Stocks have fallen on Wall Street today as a negative mood pervades following yesterday’s surprisingly large downward revision to first-quarter GDP and as lackluster consumer spending data for May erodes hopes for a strong bounce back in the second quarter.
By Peter Martin
Friday, June 27, 2014
Q1 US GDP caused a shock on the downside yesterday, amended down to a 2.9% contraction from the previously-estimated 1.0%, as the true extent of the harm caused to the economy by this winter’s bad weather became apparent. Market reaction had an air of damage limitation to it yesterday, with an undimmed expectancy for growth to snap back in the second quarter, but that all changed this morning with the release of some insipid consumer spending figures for last month.
Analysts were hurriedly slashing their second-quarter growth forecasts as personal consumption expenditure data from the Bureau Economic Analysis (BEA) showed an increase of just 0.2% in May, compared with a consensus estimate of 0.4%. The PCE price index, meanwhile, inched up to a year-on-year change of 1.8% from 1.6% in April, and now is within touching distance of the Fed’s 2% target, potentially creating a headache for the central bank of how best to tackle sluggish growth alongside rising inflation.
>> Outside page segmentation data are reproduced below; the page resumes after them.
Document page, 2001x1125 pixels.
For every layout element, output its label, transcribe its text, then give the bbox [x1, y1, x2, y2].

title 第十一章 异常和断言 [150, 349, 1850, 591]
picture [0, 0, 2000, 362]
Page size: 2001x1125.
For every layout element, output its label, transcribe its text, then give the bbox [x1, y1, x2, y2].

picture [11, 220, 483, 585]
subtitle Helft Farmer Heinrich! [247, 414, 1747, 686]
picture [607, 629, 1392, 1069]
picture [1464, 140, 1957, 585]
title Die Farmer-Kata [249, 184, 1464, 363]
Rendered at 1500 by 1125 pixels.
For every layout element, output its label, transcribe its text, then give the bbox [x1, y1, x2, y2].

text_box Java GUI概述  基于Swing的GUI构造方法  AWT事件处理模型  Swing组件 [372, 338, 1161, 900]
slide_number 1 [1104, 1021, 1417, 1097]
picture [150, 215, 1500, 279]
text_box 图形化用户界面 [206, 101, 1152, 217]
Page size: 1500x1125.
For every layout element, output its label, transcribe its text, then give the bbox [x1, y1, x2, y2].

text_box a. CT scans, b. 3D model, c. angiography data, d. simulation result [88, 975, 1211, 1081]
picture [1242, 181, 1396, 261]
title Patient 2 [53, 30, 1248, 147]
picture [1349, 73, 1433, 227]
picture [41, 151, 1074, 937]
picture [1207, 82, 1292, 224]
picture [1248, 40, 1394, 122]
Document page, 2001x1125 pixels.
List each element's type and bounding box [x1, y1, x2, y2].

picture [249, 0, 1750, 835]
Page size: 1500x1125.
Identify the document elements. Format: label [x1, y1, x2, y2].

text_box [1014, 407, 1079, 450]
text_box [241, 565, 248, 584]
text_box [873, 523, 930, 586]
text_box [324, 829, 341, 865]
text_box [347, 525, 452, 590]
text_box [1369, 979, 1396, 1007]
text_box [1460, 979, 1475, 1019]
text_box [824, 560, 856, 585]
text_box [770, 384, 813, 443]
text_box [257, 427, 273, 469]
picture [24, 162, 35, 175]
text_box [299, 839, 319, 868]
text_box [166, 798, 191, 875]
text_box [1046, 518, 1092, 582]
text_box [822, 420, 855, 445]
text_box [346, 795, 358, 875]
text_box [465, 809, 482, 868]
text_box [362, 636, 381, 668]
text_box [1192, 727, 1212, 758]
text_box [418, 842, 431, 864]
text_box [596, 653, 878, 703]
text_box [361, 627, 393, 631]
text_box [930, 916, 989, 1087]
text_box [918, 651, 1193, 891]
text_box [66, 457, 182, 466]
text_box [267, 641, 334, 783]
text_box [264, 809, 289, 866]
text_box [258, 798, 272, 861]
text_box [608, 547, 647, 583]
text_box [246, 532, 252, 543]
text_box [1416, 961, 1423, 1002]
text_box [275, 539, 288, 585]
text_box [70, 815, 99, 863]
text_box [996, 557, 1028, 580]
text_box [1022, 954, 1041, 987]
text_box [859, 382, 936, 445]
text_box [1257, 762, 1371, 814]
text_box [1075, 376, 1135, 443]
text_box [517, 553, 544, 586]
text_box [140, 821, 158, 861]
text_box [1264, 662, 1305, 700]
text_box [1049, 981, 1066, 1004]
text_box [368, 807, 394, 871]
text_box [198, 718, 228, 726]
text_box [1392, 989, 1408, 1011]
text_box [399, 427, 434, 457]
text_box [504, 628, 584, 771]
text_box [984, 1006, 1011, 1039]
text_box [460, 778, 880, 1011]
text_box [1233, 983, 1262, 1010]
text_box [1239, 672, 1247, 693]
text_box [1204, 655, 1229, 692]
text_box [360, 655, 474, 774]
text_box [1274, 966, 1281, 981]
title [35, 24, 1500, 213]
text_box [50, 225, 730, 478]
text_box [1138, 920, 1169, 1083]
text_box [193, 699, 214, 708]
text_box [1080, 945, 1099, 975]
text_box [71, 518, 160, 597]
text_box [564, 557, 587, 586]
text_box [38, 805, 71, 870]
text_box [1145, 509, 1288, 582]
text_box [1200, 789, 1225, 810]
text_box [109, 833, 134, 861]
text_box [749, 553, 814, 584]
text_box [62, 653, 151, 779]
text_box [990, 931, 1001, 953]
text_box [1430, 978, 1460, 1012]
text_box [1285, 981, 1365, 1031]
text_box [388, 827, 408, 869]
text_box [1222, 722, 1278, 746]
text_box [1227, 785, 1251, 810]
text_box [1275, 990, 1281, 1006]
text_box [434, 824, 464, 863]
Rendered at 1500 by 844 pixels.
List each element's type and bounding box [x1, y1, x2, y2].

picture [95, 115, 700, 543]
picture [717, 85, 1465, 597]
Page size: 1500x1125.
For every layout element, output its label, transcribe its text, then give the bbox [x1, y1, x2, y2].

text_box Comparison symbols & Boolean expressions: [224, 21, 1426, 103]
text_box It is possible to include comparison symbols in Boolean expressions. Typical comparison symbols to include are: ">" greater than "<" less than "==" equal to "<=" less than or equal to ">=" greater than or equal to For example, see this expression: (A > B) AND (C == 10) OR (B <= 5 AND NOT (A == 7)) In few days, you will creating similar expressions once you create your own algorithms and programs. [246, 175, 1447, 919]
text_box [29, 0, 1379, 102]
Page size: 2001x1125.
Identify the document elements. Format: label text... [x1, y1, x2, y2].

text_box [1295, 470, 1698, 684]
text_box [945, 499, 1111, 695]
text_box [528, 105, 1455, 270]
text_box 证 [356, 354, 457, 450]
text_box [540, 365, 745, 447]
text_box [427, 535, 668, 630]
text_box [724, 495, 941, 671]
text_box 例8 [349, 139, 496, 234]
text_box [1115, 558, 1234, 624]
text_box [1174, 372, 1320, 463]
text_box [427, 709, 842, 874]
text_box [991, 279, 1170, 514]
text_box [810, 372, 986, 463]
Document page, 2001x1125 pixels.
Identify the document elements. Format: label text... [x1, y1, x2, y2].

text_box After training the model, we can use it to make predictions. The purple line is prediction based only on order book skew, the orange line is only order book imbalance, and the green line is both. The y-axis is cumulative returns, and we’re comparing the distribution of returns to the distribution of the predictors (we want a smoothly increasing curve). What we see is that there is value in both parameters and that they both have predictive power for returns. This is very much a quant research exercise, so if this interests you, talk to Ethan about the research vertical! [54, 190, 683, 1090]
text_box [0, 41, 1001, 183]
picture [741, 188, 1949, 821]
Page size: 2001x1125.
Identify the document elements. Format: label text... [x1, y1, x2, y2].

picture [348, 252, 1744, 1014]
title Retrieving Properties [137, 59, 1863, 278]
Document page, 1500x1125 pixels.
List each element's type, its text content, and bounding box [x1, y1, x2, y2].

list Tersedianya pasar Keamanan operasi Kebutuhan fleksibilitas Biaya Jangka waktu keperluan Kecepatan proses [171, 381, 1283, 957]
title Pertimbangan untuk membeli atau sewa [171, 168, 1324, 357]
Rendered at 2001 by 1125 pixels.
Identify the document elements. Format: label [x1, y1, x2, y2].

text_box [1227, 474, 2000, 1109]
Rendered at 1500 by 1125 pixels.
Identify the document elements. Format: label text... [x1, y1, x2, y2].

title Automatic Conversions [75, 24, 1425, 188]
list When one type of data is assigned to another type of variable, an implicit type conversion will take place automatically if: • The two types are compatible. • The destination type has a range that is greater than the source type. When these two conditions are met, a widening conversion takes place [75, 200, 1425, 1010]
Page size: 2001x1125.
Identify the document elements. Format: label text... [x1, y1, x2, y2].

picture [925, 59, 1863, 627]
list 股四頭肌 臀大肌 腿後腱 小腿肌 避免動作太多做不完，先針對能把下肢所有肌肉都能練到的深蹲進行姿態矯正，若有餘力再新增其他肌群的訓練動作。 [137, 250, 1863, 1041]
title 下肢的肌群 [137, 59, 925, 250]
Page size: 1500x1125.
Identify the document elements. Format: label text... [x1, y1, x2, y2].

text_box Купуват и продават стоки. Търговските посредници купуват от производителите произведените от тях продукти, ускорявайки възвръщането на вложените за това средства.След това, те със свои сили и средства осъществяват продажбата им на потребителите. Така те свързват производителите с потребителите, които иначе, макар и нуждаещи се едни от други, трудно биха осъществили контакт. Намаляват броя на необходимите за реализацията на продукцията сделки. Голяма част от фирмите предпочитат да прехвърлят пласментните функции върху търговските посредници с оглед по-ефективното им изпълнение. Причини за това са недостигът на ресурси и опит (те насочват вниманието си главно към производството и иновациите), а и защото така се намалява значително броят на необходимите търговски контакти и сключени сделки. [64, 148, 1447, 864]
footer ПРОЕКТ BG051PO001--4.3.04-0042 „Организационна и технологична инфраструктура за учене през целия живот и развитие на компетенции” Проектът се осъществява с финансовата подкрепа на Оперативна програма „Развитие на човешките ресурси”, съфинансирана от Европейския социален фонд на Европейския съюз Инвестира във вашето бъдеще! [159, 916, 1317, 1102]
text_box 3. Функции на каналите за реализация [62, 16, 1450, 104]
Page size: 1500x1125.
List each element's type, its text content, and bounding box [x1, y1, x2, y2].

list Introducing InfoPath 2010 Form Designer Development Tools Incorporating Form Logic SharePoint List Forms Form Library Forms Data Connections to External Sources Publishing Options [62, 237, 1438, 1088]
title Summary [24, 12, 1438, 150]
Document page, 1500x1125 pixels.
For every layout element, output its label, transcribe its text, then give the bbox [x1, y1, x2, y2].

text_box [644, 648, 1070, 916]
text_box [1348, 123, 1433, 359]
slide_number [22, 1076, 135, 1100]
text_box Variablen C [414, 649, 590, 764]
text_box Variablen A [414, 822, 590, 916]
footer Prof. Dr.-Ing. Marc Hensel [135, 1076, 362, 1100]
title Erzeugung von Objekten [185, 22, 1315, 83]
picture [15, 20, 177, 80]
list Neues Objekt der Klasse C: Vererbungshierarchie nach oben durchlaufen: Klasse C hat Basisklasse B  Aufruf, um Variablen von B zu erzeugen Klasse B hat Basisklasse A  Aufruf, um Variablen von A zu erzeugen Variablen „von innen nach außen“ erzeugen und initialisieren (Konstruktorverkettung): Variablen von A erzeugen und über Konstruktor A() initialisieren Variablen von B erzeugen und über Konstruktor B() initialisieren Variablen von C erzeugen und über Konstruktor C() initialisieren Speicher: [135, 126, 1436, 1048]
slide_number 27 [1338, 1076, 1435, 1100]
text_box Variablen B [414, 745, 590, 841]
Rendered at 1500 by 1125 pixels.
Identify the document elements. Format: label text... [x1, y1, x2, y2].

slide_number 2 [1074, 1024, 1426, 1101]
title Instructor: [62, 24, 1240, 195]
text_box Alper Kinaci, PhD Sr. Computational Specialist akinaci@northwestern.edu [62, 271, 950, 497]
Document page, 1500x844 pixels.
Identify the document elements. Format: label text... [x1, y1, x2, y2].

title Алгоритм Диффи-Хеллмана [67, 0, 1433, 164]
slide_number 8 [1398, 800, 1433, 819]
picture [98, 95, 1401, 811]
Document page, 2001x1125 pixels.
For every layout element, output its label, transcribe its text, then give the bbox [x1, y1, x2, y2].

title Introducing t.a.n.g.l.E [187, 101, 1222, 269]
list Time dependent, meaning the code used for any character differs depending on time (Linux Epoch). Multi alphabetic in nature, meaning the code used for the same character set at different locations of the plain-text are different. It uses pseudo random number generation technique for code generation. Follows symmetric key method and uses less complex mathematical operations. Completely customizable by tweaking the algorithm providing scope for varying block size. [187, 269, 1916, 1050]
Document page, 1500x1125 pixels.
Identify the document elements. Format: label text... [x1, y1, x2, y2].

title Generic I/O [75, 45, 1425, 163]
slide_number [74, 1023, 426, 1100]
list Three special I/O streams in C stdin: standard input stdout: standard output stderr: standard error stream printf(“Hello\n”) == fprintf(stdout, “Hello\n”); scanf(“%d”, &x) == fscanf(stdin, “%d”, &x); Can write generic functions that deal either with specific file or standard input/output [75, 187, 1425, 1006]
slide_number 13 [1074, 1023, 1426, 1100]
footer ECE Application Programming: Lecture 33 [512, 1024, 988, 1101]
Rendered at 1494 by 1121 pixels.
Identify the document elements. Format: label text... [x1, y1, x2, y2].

The latest jobless claims data did little to change the big picture for the labor market. Initial jobless claims fell 2000 to 312,000 last week, though the prior week was upwardly-revised by 2000. That means the four-week moving average creeps up to 314,250 from the previous week’s 312,500; this measure has been holding fairly steady for the past few weeks. In afternoon trading in New York, the Dow Jones Industrial Average was down 0.23% or 38 points, while the S&P500 fell the same amount proportionally, dropping to 1955.0. Losses had been much steeper earlier in the session, with the DJIA off by well over 100 points at one point.
Other issues hampering the stock market include some hawkish comments from James Bullard, the President of the St Louis Fed, and a slide in financial shares in the wake of the New York attorney general filing a fraud suit against Barclays. Mr Bullard, a non-voting member of the FOMC this year, was quick to label the huge contraction in Q1 GDP as ‘an aberration’ and said he was not too concerned by inflation, though he predicts it will move higher by 2015. Most notably, he told Fox Business Network that he thinks rates could rise as soon as the first quarter of next year. ‘The Fed is closer to its goal than many people appreciate,’ he said. ‘We’re really pretty close to normal.’
Shares in Barclays closed down more than 6% in London in response to a lawsuit filed by the New York attorney general which relates to the bank’s dark pool trading operations. ‘The facts alleged in our complaint show that Barclays demonstrated a disturbing disregard for its investors in a systematic pattern of fraud and deceit’ said New York attorney general Eric Schneiderman. There has been a broad defensive response by investors, leading to many banking shares trading lower. Dow components JP Morgan and Goldman Sachs slid more than 3%, while Wells Fargo fell 0.56%.
The PCE data showing restrained spending despite rising incomes has weighed on the dollar, while the day’s risk-of mood has benefitted the safe-haven Japanese yen. USD/JPY was down 0.19% at 101.67 by mid-afternoon in New York.